The percentage of Latin Americans in poverty fell to 33.2% this year compared to 44% in 2002, according to a United Nations study released last week. Unemployment dropped to 7.5%, down from 11% in 2002. But the picture has rapidly turned gloomier.

"We don't think unemployment will go down in 2009, and it might even go up," said Martin Hopenhayn, a U.N. economist based in Santiago, Chile.

Among the nations taking the most dramatic and controversial actions has been Argentina, where memories of the 2001-02 economic meltdown and default remain fresh.

The nation's lower house of Congress approved a series of tax breaks last week aimed at encouraging the repatriation of tens of billions of dollars in offshore assets.
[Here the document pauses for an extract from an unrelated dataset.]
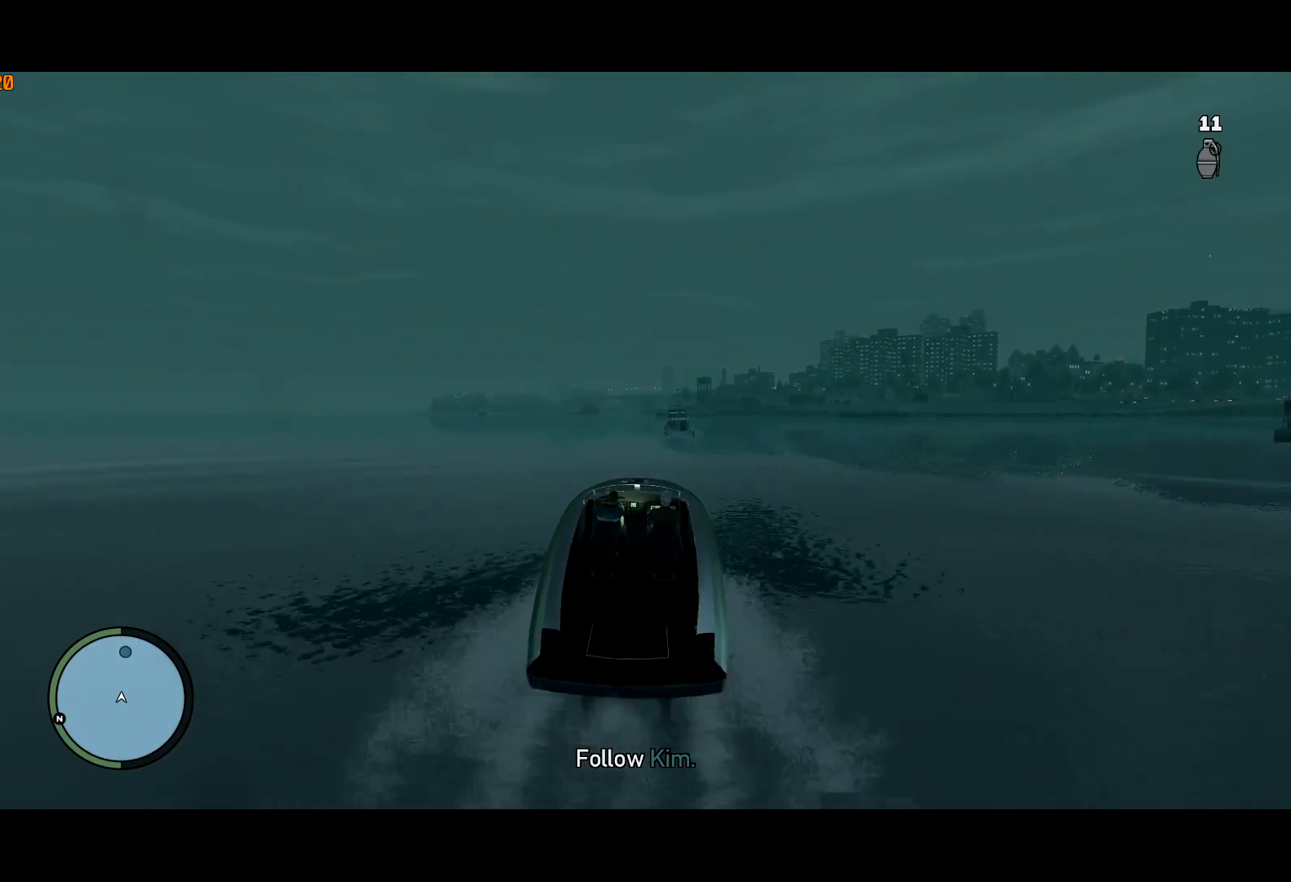
{"keys": ["ctrl", "w"], "mouse": [], "events": [[167, "q", "down"], [267, "q", "up"]]}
Critics say the plan could increase money laundering while doing little real good because many Argentines have scarce faith in the government and banks and prefer to keep their savings abroad.

President Cristina Fernandez de Kirchner also unveiled a $90-million loan program for the hard-hit tourism industry. That comes on top of a multibillion-dollar public-works program and subsidized loans for auto purchases. She also nationalized $30 billion in private pensions in a move that spooked investors and sent the stock market tumbling.